Pointer: There may be procedures performed during the case that can be separately billed by the performing surgeons. 

Your physician(s) must provide details in his documentation describing the procedure performed and stating that he was a part of a team. Each provider reports the same procedure code with modifier 66 attached. This tells the payer that the amount for the procedure should be divvied up between a team of providers instead of paid to just one. The documentation of all of the providers involved is necessary to determine if team surgery can be billed or if some services should be billed by one person, some billed as an assistant, or some billed as the team approach.

Counting the Number of Surgeons is Not All You Need to Know

There could be a situation when there are three or more surgeons involved in a procedure but it is not considered a “surgical team.” There could be co-surgeons and an assistant surgeon, all of the same specialty, working on the same procedure. You would report the appropriate procedure code but you would not attach modifier 66. Instead you might use modifier 62 (Two surgeons) or modifiers 80 (Assistant surgeon), 81 (Minimum assistant surgeon), or 82 (Assistant Surgeon [when qualified resident surgeon not available]), depending on the clinical situation. 

How it works: If two surgeons of different specialties perform a procedure in the same session or they perform the parts of the procedure simultaneously, attach modifier 62 to the procedure code. If surgeons of different specialties are each performing a different procedure, with different procedure codes, you don’t need a modifier.

Example: Your gastroenterologist decides to place a percutaneous endoscopic gastrostomy (PEG) tube (43246, Esophagogastroduodenoscopy, flexible, transoral; with directed placement of percutaneous gastrostomy tube) for a patient suffering from dysphagia that has caused weight loss over the past six months. Under sedation, your gastroenterologist uses a flexible endoscope to perform an upper gastrointestinal duodenoscopy to determine the site where the gastrostomy tube can be inserted.

Another gastroenterologist places the gastrostomy tube through an incision made in the abdominal wall using the reference of the location determined by the endoscopic procedure. The gastrostomy tube is held in place by a retention disk placed along the anterior abdominal wall.

Since the work performed by both the gastroenterologists is part of the same procedure, you will use the same procedural code for reporting both services, but you would not use modifier 66. Instead, you need to use modifier 62 to both the claims in order to help the payer identify that there were two gastroenterologists involved in performing the same procedure on the patient.

Bottom line: A surgical team would have to consist of three surgeons from different specialties working under the same anesthesia in order for you to use modifier 66. This would be a very rare situation such as an organ transplant as noted in the example above.
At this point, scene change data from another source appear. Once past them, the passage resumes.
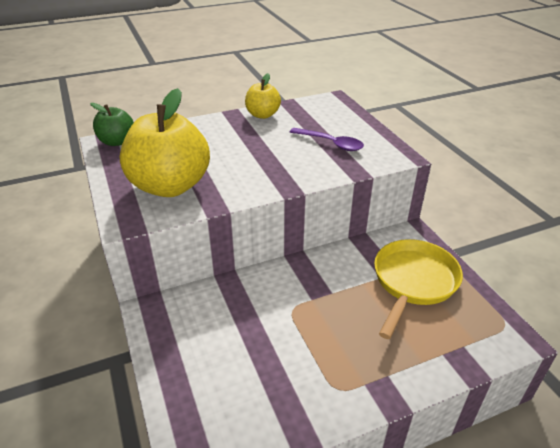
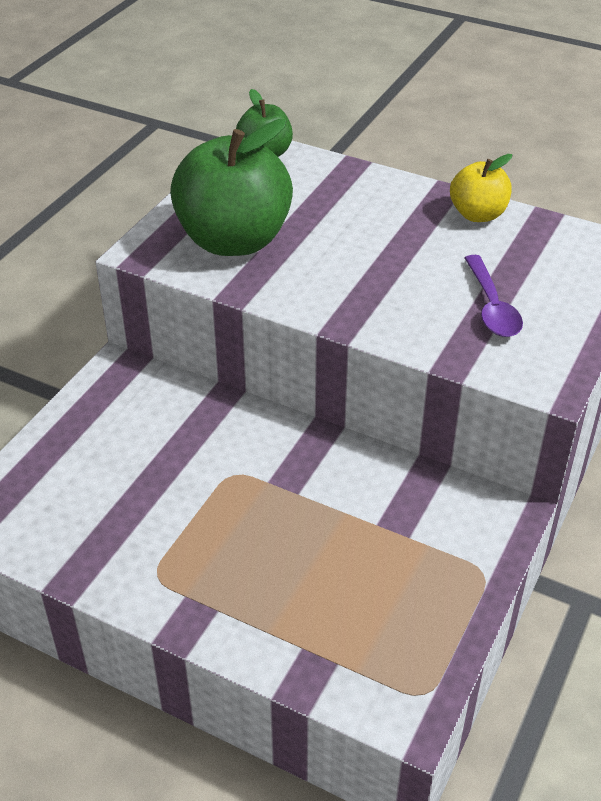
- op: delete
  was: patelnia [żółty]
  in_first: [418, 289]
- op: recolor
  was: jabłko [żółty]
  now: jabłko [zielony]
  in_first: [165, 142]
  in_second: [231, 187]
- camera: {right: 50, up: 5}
Most procedures that consist of teams have two surgeons and an assisting that you would most likely report using other modifiers.

Stay tuned for an article in a future issue of Modifier Coding Alert on modifiers 80, 81, and 82. 

Jump to the Fee Schedule For More Help With Surgical Teams

If you feel like you’re guessing on when you can attach modifier 66 to a surgical procedure, take a quick look at the fee schedule for a definitive answer.

If you see a “0” or “9” in the” TEAM SURG” column, you should never apply modifier 66 to that code. The zero indicates that team surgeons are not permitted for the procedure, and the nine indicator means the concept does not apply. Medicare will never allow billing for a surgical team with any procedure that includes a “0” or “9” indicator in the fee schedule’s “TEAM SURG” column.

If you find a “1” in the” TEAM SURG” column, Medicare may allow modifier 66 with supporting documentation that establishes medical necessity for the surgical team.

If you find a “2” in the “TEAM SURG” column, Medicare will permit modifier 66 with that code.